I somehow never got along with Thomas Mann. His ‘Death in Venice’ was quite difficult to read as I found it quite ponderous most of the time and I had to plod along for a long while with a lot of determination to finish the story. At around eighty-odd pages, it was the longest of all the stories I read, and it was also quite difficult to read. Interestingly for a story which I found tough to read, there were a lot of beautiful passages strewn throughout the story like beautiful pearls. Like this :


The horizon was unbroken. The sea, empty, like an enormous disk, lay stretched under the curve of the sky. But in empty inarticulate space our senses lose also the dimensions of time, and we slip into the incommensurate.


And this :


The experiences of a man who lives alone and in silence are both vaguer and more penetrating than those of people in society; his thoughts are heavier, more odd, and touched always with melancholy. Images and observations which could easily be disposed of by a glance, a smile, an exchange of opinion, will occupy him unbearably, sink deep into the silence, become full of meaning, become life, adventure, emotion. Loneliness ripens the eccentric, the daringly and estrangingly beautiful, the poetic. But loneliness also ripens the perverse, the disproportionate, the absurd, and the illicit.


The story probably caused some controversy when it was published because of its homoerotic content.
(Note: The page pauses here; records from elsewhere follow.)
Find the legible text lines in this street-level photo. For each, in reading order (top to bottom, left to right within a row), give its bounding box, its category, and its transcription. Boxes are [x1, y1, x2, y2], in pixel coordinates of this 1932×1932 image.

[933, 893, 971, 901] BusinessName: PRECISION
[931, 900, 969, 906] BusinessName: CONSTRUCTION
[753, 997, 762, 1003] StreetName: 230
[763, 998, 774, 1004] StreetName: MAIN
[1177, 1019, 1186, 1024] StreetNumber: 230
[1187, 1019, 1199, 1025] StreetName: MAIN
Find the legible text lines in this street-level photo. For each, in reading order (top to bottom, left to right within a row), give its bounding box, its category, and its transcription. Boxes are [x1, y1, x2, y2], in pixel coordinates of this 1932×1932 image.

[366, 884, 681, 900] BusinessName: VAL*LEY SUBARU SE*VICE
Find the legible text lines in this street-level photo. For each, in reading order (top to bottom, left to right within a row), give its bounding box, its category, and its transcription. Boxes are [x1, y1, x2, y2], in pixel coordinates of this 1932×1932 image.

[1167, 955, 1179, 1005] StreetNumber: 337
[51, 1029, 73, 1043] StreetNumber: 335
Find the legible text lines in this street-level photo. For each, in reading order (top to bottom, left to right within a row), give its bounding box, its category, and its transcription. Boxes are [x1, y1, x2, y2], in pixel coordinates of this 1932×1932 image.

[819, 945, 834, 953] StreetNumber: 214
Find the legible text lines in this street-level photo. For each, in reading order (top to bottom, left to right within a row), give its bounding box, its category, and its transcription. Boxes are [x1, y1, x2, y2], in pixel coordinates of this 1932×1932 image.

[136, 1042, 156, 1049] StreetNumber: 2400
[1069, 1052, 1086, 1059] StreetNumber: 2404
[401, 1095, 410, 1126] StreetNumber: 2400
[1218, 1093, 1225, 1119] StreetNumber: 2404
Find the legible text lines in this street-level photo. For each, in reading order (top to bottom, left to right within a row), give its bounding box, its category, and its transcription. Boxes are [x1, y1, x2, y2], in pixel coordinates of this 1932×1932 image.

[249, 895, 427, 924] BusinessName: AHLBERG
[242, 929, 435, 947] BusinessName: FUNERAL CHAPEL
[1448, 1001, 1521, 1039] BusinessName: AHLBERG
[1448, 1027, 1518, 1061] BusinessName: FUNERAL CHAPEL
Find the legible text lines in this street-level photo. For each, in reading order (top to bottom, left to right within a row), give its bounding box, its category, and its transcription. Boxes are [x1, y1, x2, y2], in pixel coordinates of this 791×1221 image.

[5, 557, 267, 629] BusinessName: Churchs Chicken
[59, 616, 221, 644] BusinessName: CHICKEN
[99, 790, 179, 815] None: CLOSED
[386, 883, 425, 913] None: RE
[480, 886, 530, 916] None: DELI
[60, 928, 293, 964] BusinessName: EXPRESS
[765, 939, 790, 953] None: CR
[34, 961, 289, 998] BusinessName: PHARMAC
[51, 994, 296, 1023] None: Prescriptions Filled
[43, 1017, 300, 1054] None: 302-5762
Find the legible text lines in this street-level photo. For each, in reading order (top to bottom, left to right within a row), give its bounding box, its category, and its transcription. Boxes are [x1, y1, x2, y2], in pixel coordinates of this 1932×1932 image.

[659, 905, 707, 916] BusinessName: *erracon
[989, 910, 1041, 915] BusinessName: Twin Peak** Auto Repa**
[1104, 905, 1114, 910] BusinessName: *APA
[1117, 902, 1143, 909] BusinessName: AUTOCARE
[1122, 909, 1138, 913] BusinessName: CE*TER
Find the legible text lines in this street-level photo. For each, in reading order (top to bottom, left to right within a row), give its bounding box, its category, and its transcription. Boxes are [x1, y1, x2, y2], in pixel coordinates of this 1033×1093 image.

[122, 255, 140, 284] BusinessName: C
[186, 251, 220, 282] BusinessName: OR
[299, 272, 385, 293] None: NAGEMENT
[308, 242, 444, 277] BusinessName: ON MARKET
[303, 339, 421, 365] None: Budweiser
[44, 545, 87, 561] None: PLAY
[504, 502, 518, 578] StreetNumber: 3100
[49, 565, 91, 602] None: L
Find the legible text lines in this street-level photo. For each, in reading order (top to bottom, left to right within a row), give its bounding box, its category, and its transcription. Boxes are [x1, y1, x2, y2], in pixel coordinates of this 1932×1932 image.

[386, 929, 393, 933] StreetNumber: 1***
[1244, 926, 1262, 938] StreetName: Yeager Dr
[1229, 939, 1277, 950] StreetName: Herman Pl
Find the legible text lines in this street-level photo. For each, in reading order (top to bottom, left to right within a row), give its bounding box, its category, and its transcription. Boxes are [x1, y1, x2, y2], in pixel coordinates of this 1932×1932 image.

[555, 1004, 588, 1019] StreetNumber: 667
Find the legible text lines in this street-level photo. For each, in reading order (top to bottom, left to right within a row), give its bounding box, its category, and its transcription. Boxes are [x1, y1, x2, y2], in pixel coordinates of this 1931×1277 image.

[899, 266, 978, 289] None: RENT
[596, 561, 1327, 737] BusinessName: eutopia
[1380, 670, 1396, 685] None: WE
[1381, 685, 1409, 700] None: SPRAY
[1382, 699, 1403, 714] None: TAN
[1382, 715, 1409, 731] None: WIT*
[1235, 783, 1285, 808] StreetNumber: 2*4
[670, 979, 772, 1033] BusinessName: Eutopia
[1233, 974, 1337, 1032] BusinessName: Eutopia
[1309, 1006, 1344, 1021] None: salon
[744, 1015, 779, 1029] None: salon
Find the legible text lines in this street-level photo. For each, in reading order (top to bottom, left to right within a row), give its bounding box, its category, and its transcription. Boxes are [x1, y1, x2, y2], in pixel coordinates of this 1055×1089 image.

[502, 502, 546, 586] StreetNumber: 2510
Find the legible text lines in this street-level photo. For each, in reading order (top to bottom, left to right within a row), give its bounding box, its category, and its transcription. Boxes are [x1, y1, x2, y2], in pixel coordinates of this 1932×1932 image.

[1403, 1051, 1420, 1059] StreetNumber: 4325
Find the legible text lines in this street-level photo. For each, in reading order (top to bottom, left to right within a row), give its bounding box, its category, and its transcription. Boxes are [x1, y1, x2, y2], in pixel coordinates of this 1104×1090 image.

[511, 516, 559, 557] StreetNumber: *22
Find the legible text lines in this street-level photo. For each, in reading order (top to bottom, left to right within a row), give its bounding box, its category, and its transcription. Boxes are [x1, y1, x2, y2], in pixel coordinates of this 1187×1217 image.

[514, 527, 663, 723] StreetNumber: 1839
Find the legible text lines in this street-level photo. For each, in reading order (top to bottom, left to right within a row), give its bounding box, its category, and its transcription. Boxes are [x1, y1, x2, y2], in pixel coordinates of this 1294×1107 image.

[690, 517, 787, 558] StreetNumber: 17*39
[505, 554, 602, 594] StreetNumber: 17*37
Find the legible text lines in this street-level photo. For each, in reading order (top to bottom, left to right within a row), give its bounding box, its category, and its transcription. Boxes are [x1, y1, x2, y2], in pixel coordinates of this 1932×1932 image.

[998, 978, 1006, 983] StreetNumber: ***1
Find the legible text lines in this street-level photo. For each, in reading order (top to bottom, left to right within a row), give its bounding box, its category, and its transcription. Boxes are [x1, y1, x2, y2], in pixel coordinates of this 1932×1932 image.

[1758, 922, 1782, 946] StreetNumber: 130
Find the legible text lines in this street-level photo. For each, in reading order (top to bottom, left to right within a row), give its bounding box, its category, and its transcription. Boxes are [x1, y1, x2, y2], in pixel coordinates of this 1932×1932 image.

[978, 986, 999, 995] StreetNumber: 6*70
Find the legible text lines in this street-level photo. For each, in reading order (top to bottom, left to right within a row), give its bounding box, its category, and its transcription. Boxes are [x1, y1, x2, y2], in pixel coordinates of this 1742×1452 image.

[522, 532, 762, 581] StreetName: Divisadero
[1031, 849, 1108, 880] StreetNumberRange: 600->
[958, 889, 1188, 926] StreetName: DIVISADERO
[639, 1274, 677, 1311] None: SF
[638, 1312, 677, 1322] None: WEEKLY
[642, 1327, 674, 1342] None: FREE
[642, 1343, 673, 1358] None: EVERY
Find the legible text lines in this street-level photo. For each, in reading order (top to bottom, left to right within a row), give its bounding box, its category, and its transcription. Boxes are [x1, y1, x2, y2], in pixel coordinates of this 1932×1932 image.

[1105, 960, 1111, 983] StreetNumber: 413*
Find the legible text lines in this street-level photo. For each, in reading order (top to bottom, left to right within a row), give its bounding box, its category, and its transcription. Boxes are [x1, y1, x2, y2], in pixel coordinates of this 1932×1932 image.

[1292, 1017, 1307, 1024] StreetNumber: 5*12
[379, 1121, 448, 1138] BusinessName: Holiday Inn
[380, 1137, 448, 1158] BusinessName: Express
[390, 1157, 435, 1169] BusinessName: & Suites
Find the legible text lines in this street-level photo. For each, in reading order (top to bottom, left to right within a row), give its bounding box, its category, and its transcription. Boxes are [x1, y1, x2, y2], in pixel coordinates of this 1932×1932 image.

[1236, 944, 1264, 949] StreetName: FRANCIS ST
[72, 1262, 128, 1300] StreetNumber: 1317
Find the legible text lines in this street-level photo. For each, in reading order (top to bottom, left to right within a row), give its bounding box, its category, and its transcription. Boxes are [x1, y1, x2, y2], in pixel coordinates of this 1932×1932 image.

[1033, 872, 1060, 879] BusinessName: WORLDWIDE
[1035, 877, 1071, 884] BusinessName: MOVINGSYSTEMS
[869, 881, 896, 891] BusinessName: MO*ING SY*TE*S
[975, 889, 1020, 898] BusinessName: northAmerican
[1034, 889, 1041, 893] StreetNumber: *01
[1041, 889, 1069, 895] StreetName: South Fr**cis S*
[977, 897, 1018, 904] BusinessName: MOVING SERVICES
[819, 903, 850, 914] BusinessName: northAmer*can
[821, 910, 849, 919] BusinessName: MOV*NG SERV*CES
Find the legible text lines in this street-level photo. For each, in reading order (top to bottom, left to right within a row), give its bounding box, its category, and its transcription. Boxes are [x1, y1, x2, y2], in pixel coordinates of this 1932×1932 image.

When I started reading Thomas Mann’s ‘Disorder and Early Sorrow’, I started thinking ‘Oh no, not again’, because in the story of around 24 pages, nothing much had happened till around 20 pages – in some ways it was similar to ‘Death in Venice’. But then things changed in the last four pages where Mann depicted the first stirrings of love and the first pangs of love-pain in the heart of a young girl, beautifully and skillfully. Those four pages warmed my heart towards him. I don’t think I love Mann yet, but I wouldn’t mind exploring some of his shorter work.


On Kafka – I think he is not for me. I read a graphic novel version of ‘The Metamorphosis’ a few years back and I liked it. I found it dark and strange and powerful. But the two short stories I read here were too strange – especially ‘A Country Doctor’ which I couldn’t understand or interpret and it was too fantastic without any clear demarcation between the events which were happening in the story and the leading character’s imaginary fantasies. ‘The Married Couple’ was a little bit better, because it was more realistic and was a short story in the classic sense. Maybe certain kinds of Kafka stories will appeal to me, but I don’t think he will become one of my favourite writers.


I want to explore more works of Theodor Storm, Rainer Maria Rilke, Heinrich von Kleist, Stefan Zweig, Arthur Schnitzler and Arthur Koestler.


Have you read any of the above stories or books by any of the above writers? What do you think about them?